Whenever the string "definiëren" turns up in a line of the data below, copy that line.

====== RECORDS FOR THE TASK ======

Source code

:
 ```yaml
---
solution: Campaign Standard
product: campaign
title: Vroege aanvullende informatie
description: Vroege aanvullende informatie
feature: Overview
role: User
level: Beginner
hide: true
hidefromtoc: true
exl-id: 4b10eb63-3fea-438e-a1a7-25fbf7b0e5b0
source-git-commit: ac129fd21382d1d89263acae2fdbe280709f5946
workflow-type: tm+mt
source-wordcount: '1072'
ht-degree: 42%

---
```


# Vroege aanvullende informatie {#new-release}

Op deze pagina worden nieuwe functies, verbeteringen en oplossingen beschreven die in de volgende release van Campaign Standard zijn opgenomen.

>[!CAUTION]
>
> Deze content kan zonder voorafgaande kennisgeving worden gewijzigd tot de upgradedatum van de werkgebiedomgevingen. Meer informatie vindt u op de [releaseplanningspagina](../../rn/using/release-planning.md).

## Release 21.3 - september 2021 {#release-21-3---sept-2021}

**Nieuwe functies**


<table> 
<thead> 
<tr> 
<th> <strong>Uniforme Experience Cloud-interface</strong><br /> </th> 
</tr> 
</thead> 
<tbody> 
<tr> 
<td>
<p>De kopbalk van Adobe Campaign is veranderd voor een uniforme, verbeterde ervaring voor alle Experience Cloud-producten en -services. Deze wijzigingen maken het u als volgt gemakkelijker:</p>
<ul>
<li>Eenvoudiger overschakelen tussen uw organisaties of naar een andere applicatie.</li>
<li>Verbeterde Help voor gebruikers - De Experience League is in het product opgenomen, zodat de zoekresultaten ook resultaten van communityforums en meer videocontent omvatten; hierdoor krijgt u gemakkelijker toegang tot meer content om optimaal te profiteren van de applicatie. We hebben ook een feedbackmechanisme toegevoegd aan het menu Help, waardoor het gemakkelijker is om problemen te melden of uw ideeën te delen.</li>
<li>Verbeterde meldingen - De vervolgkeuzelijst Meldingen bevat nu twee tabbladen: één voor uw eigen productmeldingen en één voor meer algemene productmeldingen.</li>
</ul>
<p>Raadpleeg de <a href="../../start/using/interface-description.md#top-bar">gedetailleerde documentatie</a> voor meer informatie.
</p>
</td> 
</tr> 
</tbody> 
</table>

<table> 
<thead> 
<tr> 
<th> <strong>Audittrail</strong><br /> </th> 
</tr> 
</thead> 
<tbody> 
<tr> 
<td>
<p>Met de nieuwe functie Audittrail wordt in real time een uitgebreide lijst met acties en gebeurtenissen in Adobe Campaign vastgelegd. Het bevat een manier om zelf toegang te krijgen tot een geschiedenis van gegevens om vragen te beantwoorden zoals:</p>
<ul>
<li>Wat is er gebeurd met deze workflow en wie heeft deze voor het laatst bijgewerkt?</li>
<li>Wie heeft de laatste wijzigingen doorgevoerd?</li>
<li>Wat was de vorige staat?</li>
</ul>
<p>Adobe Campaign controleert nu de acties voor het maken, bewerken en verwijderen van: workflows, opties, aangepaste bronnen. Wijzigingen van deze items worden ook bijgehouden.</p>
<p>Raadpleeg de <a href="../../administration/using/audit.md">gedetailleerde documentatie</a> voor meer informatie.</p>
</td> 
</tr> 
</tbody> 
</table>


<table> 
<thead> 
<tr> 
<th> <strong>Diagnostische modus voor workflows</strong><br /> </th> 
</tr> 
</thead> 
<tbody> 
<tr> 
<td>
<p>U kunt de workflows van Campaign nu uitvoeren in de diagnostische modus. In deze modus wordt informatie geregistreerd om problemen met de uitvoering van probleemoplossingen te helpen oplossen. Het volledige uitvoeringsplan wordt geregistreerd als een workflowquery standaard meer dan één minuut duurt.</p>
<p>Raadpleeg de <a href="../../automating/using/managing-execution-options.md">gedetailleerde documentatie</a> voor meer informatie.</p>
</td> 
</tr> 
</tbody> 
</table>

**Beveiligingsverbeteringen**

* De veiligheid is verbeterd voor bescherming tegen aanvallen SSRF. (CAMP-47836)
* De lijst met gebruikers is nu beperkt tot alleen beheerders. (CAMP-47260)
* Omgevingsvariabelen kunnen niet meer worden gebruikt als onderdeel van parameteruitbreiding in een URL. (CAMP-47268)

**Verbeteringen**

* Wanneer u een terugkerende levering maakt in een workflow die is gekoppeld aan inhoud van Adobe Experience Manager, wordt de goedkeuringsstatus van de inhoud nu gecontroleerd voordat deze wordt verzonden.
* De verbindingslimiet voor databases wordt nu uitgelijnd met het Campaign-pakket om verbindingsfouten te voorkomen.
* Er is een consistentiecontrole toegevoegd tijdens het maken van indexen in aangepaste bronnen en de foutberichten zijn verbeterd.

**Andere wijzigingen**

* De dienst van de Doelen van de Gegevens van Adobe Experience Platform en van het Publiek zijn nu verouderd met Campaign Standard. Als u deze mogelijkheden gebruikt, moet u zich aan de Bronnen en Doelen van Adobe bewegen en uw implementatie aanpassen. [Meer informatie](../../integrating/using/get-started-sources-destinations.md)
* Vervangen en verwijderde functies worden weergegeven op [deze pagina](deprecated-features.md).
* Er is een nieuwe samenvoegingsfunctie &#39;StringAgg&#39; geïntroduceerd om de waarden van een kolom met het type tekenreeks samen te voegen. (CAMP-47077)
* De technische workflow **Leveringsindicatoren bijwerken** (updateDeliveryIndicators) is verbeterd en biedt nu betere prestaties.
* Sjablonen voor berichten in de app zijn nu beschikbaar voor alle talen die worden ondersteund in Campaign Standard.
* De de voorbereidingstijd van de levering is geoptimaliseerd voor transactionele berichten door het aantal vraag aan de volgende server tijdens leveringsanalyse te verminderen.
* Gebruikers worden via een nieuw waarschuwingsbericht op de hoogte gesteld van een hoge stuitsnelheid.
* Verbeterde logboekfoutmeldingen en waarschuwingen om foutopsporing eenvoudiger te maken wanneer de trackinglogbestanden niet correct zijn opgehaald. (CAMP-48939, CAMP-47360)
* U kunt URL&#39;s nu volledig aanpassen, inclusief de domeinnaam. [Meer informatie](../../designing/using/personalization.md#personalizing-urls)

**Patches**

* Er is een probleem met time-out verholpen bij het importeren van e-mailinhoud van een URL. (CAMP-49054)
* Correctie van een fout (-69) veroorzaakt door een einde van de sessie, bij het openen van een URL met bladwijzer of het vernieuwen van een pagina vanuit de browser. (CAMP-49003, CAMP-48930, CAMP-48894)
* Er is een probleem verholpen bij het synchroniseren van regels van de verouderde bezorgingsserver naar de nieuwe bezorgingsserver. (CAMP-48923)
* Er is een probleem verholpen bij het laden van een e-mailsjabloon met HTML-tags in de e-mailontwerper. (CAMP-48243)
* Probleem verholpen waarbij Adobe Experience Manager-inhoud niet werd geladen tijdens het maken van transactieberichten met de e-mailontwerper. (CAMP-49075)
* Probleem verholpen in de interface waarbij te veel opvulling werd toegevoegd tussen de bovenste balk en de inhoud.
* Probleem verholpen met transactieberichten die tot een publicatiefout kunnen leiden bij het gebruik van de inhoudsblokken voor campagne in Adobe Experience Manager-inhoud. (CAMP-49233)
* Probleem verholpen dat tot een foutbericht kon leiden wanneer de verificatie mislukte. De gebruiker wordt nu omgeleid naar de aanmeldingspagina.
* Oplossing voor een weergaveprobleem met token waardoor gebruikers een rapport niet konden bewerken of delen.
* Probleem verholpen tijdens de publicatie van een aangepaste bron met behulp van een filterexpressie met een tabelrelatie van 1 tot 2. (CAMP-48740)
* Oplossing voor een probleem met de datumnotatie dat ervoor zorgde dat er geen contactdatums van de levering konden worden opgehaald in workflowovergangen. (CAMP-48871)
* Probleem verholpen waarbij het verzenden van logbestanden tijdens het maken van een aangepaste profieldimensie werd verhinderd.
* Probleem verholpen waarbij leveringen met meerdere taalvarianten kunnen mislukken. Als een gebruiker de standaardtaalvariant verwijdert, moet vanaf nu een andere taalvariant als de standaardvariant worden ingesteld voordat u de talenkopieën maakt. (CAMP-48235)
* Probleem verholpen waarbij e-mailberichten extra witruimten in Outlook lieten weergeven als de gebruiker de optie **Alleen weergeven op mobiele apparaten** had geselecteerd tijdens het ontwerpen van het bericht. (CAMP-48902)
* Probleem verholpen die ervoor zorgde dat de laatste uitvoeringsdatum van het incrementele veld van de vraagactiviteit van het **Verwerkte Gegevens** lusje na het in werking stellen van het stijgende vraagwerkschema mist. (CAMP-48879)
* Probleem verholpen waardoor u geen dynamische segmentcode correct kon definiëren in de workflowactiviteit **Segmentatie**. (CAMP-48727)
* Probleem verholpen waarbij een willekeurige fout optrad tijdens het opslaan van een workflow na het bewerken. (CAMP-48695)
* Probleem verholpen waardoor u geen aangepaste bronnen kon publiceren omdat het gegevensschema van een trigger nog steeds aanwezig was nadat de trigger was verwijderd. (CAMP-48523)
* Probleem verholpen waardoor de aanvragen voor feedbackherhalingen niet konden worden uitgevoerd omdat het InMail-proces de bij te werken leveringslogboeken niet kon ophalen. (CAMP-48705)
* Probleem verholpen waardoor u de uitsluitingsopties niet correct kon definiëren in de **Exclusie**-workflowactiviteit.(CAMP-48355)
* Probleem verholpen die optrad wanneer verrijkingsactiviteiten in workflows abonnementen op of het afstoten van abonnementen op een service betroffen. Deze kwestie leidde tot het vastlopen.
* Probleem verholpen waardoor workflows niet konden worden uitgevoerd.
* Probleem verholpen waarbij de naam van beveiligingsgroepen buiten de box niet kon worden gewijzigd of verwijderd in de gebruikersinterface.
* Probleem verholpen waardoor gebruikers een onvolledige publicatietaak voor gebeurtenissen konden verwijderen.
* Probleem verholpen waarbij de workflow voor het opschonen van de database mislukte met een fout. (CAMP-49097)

======

=== EXERCISE RESPONSE ===
* Probleem verholpen waardoor u geen dynamische segmentcode correct kon definiëren in de workflowactiviteit **Segmentatie**. (CAMP-48727)
* Probleem verholpen waardoor u de uitsluitingsopties niet correct kon definiëren in de **Exclusie**-workflowactiviteit.(CAMP-48355)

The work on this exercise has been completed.